Taking some pain out of finding/linking to unique IDs?

magpiedin commented 6 years ago

A wish/need/dread for data standards came up in issue 41, and brought a few ideas to mind:

For cleaning Darwin Core/biodiversity data, there are some good tools (e.g., Kurator, which looks like it's getting some translation to R).
For finding IDs for publications, people, specimens, taxa, etc, there are lots of great resources (fulltext, rorcid, spocc, taxize...)
But for actually finding & linking the pieces (specifically, the unique IDs for publications, specimens, people, etc), projects often run out of energy/time/awareness

Any thoughts on a helper/gentle-reminder app or lesson for suggesting linkable values contained within datasets or papers -- for instance, by indexing what types of fields/records exist in a given dataset, and suggesting relevant packages from CRAN or ropensci that could retrieve identifiers?

I realize I'm glossing over some major obstacles to actually linking data (e.g., cleaning free text values & resolving entities is enough of a mountain; plan-ahead is better than fix-it-in-post when possible), so I'm all ears if this could use more [or a different] focus. Or if something magical already exists along these lines. ...Or if there's a good/sustainable alternative to developing tools/packages that rely on multiple API wrappers?...

noamross commented 6 years ago

This is a hard problem! I have an as-yet unfunded proposal to develop a system that tries to use text-recognition ML identify fields in a dataset and link them to appropriate ontologies - for instance, recognizing which columns are species, which are publications, and such. I believe that @amoeba has worked something similar for DataONE.

Ease of use is definitely one of the big challenges - I could see something like a function like find_ids() that you could run on a document and it would return items that might have IDs (author names, species names, publications) using a text-recognition model (or maybe some pre-trained services like monkeylearn.), perhaps with boilerplate code for searching them via those packages?

Running on CSVs or similar datasets is would probably be a bit harder because the off-the-shelf tools aren't as developed, DataONE has a set of curated, annotated data sets for training models, and was working on it, but I'm not sure the status of that.

cboettig commented 6 years ago

Great suggestion.
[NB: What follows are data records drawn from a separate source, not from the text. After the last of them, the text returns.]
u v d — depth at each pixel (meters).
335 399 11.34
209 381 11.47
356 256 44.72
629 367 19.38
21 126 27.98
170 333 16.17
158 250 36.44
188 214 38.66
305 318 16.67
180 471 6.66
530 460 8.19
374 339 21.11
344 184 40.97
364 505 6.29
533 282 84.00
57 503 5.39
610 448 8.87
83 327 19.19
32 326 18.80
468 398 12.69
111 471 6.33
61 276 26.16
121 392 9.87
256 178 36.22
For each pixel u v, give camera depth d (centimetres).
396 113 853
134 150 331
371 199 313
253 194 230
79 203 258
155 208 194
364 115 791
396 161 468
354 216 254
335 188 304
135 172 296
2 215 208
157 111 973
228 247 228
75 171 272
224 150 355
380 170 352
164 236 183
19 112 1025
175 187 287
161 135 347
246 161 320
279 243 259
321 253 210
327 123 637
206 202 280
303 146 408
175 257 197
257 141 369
Advice and simple, performant tools just to find the identifiers would be really cool -- too often most tools assume the user already has a pretty good grasp of the landscape and knows what they want.

An important piece of this puzzle I think are things that can deliver immediate value to the researcher implementing them; or at least a clear value proposition for why to use identifiers. The lesson idea sounds like an interesting way to go; it could illustrate both how to do a task like adding taxa ids, and demonstrate how that makes your life easier (say, in merging two datasets with differing taxonomy)?

cboettig commented 6 years ago

(On darwin core, @sckott also has WIP https://github.com/ropenscilabs/taxadc)

sckott commented 6 years ago

thanks @cboettig - i was just reading this issue.

wrt taxadc, that's just for taxonomy, to try to make it easy for users to convert https://github.com/ropensci/taxa classes to DWC compliant, and then serialize those objects to XML/JSON/JSON-LD/etc.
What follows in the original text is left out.